Voorlopig kunnen bezoekers van cafés en restaurants dus nog blijven roken. Staatssecretaris Ross van Volksgezondheid maakte echter in een brief aan de Tweede Kamer wel duidelijk dat de uitzonderingspositie van de horeca tijdelijk is. Hoe lang de sector respijt krijgt, is nog niet duidelijk.
Koninklijk Horeca Nederland (KHN) is niet onverdeeld enthousiast. „We zijn niet ontevreden dat voor ons een uitzondering wordt gemaakt, maar voor hoelang? Veel klanten zullen thuisblijven als de horeca rookvrij wordt verklaard en dat zal tot faillissementen en ontslagen leiden”, aldus een woordvoerder. De brancheorganisatie heeft volgens de zegsman eind mei een overleg met de staatssecretaris.

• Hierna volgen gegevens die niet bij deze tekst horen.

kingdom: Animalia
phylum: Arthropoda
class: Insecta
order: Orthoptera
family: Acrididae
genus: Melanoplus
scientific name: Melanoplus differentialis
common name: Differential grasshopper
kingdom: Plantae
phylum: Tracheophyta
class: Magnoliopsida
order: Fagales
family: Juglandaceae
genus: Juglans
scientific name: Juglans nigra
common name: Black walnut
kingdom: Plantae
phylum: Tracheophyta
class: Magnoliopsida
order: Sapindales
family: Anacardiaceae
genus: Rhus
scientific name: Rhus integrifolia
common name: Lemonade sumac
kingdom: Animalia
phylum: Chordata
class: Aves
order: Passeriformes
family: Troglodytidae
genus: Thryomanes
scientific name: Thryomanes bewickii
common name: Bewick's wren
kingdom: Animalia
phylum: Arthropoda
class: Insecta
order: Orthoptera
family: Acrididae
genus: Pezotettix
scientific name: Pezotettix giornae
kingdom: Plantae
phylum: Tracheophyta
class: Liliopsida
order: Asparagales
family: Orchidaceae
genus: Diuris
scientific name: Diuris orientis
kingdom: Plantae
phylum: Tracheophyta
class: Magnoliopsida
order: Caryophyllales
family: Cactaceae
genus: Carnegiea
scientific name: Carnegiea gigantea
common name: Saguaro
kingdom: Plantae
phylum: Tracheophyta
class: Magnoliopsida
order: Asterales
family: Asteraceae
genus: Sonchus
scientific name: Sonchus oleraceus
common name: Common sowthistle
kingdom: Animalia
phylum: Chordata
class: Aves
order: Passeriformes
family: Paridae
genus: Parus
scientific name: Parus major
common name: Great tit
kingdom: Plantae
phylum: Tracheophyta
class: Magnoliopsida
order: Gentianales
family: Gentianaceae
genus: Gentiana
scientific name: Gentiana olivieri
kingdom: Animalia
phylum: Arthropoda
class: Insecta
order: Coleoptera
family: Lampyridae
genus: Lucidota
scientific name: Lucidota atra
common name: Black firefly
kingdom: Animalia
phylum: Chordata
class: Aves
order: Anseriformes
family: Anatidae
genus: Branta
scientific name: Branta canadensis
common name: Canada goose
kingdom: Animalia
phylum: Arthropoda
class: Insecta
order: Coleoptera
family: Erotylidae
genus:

Ook in enkele andere gevallen zullen mensen niet altijd in een rookvrije omgeving kunnen werken. Dat geldt voor werknemers die bij mensen thuis komen, zoals huishoudelijke hulpen of kraamhulpen. Voor hen geldt voorlopig voor een jaar het recht op een rookvrije werkplek nog niet. Na een jaar volgt een evaluatie.
De overheid wil ook de hele sportsector, inclusief sportkantines, rookvrij maken. Voor binnensportaccommodaties die worden beheerd door de overheid of door gesubsidieerde instellingen, geldt al een rookverbod sinds 1990. Het verbod geldt voor het hele sportcomplex, inclusief de kantine, ook als die is uitbesteed aan een commerciële exploitant. Sinds november wordt hierop strenger gecontroleerd, aldus een woordvoerder van het ministerie van VWS.
Het is de bedoeling dat ook de overige sportaccommodaties, waaronder de buitensport, rookvrij worden. Zij krijgen nog de tijd zelf met maatregelen hiervoor te komen.